Cardinal's board, which holds 6.4% of the company, unanimously recommended the offer in the absence of a superior proposal.

"The board of directors of Cardinal has negotiated what we consider a strong offer for our shareholders and one which delivers a significant premium to Cardinal's market price, at a time of considerable volatility and uncertainty in global markets," Cardinal managing director Archie Koimtsidis said.

Shandong is China's largest gold producer and has a joint venture with Barrick Gold at Veladero in Argentina.

The transaction would mark its entry into Africa.

"We will build on our positive track record and reputation as we expand our business into Ghana with this agreed Cardinal transaction," Shandong chairman Li Guohong said.

Gold Fields had previously been considered as the most likely suitor for Cardinal, as it invested in 2017 and held a 16.4% stake.

However, the South African mid-tier sold its stake to Nordgold in March.

Nordgold holds about 19.9% and was granted access to Cardinal's data room after proposing a 45.7c per share cash takeover.

Information about the Shandong offer will not be sent to Cardinal's shareholders until July 21, which gives other players time to consider a counter-offer.

Cardinal has been progressing funding talks for Namdini since releasing the definitive feasibility study in late October 2019.

Capital costs for the 9.5 million tonne per annum open pit development are US$390 million, including $42 million contingency.

At a $1350 an ounce gold price, the project has a post-tax net present value of $590 million and an internal rate of return of 33.2%, or an NPV of $958 million and IRR of 46.2% at $1500/oz.

The project has a mine life of 15 years based on a 5.1 million ounce ore reserve, producing 4.2Moz at all-in sustaining costs of $895/oz.

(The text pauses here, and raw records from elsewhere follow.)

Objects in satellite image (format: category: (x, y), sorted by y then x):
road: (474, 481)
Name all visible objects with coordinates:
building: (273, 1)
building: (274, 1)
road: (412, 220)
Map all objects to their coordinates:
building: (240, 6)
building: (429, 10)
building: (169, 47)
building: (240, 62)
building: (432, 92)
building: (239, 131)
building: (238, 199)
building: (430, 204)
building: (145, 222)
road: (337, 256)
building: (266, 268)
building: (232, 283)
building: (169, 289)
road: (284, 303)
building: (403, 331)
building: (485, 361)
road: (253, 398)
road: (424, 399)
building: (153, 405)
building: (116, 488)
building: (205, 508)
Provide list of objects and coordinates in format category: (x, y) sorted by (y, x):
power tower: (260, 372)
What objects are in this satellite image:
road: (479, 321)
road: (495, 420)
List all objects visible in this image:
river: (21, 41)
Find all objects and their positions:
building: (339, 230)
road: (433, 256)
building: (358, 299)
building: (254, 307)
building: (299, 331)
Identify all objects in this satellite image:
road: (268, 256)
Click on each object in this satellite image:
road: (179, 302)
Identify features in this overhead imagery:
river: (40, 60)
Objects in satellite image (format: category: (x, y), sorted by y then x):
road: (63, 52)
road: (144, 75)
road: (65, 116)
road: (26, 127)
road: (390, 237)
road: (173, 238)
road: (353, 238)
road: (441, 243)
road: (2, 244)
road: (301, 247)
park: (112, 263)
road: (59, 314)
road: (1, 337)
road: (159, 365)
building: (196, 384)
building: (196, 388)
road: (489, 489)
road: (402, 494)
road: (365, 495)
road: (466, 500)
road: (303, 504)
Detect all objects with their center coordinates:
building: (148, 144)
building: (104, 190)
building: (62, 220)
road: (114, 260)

The payback period is estimated at only a year, using a $1500/oz gold price.

Undiscounted pre-tax free cashflow over the life-of-mine is expected to be $1.46 billion at $1350/oz, rising to $2.05 billion at $1500/oz.

With a resource of over 7Moz, S&P Global Market Intelligence named Namdini as the seventh-largest gold discovery of the past decade.

The takeover is just the latest in a string of West Africa-focused deals in the gold space, the most recent being Perseus Mining's acquisition of Exore Resources.

There's also been a rise in deals in the gold space involving the Chinese.

In May, Shandong announced it would acquire struggling Canadian producer TMAC Resources for C$207.4 million, its first foray into North America.

Its main peer Zijin Mining has also been busy, announcing late last week it would pay $323 million for Guyana Goldfields.

In March, Zijin completed the US$1.4 billion takeover of Colombian developer Continental Gold.

Shares in Cardinal were up 28% this morning in Australia to A59.5c.